Anyway, I haven't see Clemente since he got back from Puerto Rico where he spent the winter with his family after his mama died. He used to talk to her every morning, five, ten minutes. After she died, he'd call me every now and then, just like he called the ladies who work in the Clubhouse, his white mama, Jean, and his white sister, her daughter, Brenda. Sometimes all of us go to breakfast at House of Pancakes....
Clemente likes to sneak up and scare the bejesus out of me, but I can never catch him out. I creep behind and grab his neck and he turns, "Oh, sweetie heart." Well, he gambles. Every penny he gets, he gambles away. He has a great time and says that this way no one's going to argue over his money after he dies. So, yesterday I see Clemente sitting downstairs, talking to some guy about some horse, and try to scare him, no luck, and he says we should to try to find Valdez. This involves seeing Mama, who sells Off Track Betting, finding out where Brenda's working, talking to various women taking bets and finally finding the Brazilian waitress. Of course, Clemente always introduces me as his private photographer and talks about all the money we're going to make since he's so handsome. Sometimes he tells them about the x-rated video I'm going to make, but sometimes it's just that my photos are going to get him to Hollywood So, we wander around, me following him like a pig in heaven. He's small, fast, talks with a high, loud vice, with a heavy accent and he's a scrapper.

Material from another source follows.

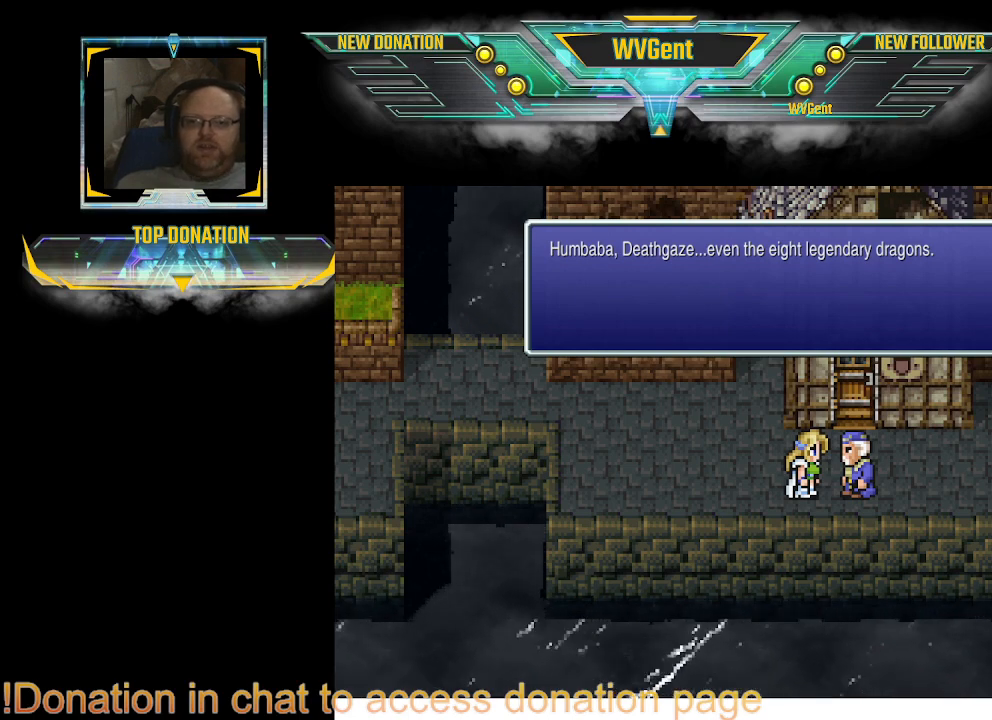
{"buttons": [], "left_stick": "center", "right_stick": "center", "events": [[133, "CROSS", "down"], [200, "CROSS", "up"]]}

When I'm looking around the Legend's Room, where Joe usually sits, I hear him call me... He looks terrific. I haven't seen him look so good all winter. The picture I took of him does no justice, though it does show his beautiful eyes. The pass-o-port photograph he showed me, himself as a fourteen-year-old, allows a glimpse of this haunting kid with those huge, sincere eyes. I never saw Joe without a hat for the first three years, so i had no idea that he has thick black hair. He also has long eyelashes. He was, as he sometimes says, quite a fellow in his youth. He did have a good time.
Joe tells the waitress not to bring Clemente any free coffee, and she says she would never do that and then brings him one with lots of cream after she puts Joe's dinner down....two pieces of chicken, mashed potatoes, corn and four rolls. Joe says he's not getting any when Clemente eyes his food, but the waitress brings a small plate and Joe ladles food onto it.
Clemente takes out his teeth when he eats because they are new, and ivory, from his relatives in Africa, made from elephant tusks, and they might break. He also has a twin, a bad twin who made whatever trouble there was, and an airplane that Mama, Brenda and I are going to Puetro Rico in, and a gold mine.
Usually I understand anyone speaking with a heavy accent, but I have to admit that I sometimes lose track of what he's saying -- like the time he was telling me a long story that involved cigarettes (he was bumming one just then), something, something, something, and his sweatshirt with the pouch in front. I did understand that I was supposed to wait until he'd finished galloping horses and drive him somewhere. I did.
When he got into the car, he was groaning and moaning in pain, but after I'd driven him the short distance to the Grandstand, he got out like a bolt of lighting. I was slow following him and only got there after he'd rushed through the building, out onto the back tarmac, climbed a fence, was walking along the track, climbing another fence, and was out in the dirt to -- picking up a pack of cigarettes he'd dropped when he was exercising a horse early that morning.
Joe kept offering to buy me something to eat, but I just hate him using him money on stuff like this. But I was extremely hungry since I've been taking these endless antibiotics at timed intervals with no food before, after, a lot of waiting to eat. I almost ate one of the rolls that Clemente was waiting to eat later, after he'd gummed the chicken and eaten the corn and put his teeth back in.